Transcribed page contents:

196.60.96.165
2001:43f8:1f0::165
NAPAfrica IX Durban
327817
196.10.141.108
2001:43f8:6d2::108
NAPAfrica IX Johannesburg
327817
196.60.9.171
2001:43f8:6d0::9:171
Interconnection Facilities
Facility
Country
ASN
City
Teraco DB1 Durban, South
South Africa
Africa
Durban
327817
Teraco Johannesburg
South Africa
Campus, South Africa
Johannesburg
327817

==

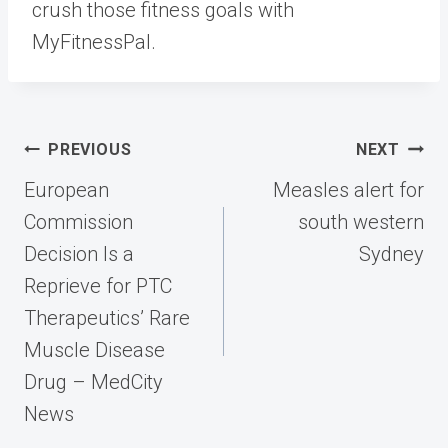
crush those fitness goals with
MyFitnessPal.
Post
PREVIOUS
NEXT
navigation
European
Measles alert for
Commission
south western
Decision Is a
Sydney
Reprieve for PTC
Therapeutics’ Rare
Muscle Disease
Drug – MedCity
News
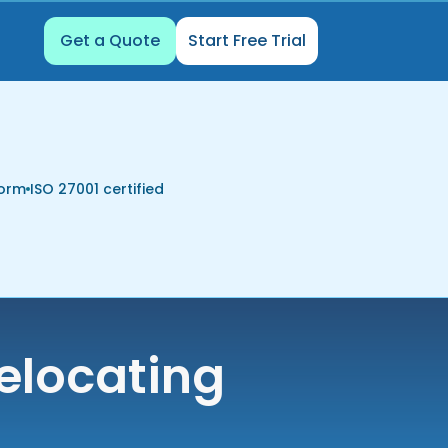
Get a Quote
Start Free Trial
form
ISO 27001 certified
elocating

WHAT YOU SHOULD DO
Tell me how many lines in the data include "Durban", giving only the number.

OUTPUT FOR THIS TASK
3